Time and time again in the Word, He redeems a person’s struggle for His glory. He still does that today. Sometimes that process takes a lot longer than we’d like, but we can choose to Praise Him now for what He’s going to do in our childrens’ hearts later. We can choose to wait in hopeful expectation as He works in ways we cannot see. While you’re waiting, ask God to help you love her well in this season.
If you have access to a licensed family therapist, I’ve found it helpful to have someone there to help me talk through and process hard things. Even though I’ve been a girl-mom for over two decades, I still have questions. And when we’re unsure of the direction in which we’re heading, I think Jesus, humility, and community are always good places to start.
Take heart, Michele! We serve a God who does immeasurably more than we can ask or imagine.

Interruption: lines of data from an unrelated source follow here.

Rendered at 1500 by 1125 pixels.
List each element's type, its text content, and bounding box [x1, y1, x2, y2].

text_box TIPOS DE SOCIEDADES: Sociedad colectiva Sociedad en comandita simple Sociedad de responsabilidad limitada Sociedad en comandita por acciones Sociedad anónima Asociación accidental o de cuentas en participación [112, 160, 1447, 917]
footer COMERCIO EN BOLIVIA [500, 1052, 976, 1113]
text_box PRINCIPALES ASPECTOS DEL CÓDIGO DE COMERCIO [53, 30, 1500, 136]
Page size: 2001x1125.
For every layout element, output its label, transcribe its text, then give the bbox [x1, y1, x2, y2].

My daughter and I never had much conflict I til she hit her young afult years. Teenager daughter was a joy, even a breeze! It’s when she was staring adulthood in the face, at about age 20, that things have gone downhill for us. I’m at such a loss. We went from being close, with a trusted, open communication line, to her slamming the door in my face time after time. She refuses to talk to me about things that have her weighed down. No matter how hard I try, she continues to push me away…which triggers my own childhood trauma. So because of that, I’ve pulled away from even trying to connect with her. And she seems perfectly fine with that. She really only speaks to me, whether in person or via text, when she wants something from me. It’s devastating.
Oh, Jenn! I’m so sorry you’re hurting! Praying that God would restore your relationship with your daughter, grant you insight into the situation, and sustain you in the waiting.

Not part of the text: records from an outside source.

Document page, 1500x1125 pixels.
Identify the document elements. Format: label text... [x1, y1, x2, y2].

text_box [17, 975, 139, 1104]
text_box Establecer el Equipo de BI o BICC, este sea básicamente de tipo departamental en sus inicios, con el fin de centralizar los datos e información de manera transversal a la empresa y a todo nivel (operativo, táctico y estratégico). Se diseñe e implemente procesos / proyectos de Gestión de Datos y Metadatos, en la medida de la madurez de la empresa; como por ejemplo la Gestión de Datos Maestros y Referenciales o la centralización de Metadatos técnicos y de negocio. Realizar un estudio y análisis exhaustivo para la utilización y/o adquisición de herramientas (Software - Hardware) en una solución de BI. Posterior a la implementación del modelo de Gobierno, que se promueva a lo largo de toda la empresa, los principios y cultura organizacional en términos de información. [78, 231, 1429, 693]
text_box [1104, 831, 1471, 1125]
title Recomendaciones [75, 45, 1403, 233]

I’ve talked with many mamas who said their relationships hit big bumps during times of transition. Everything was good until their daughters were married, until they took a job half-way across the country, until the accident, the illness, the break-up…and it hurts so much because we know what we’re missing! It hurts because we made it past what we were taught to believe was “the hard part.” Older mothers everywhere could have told us to adjust our expectations.
Jodie Berndt wrote a book called “Praying the Scriptures for your Adult Children,” and it has served so many parents, (including myself) so well. If you haven’t seen it before, check out the digital sample and see if it might be a good fit for you. It’s been a mighty encouragement for me.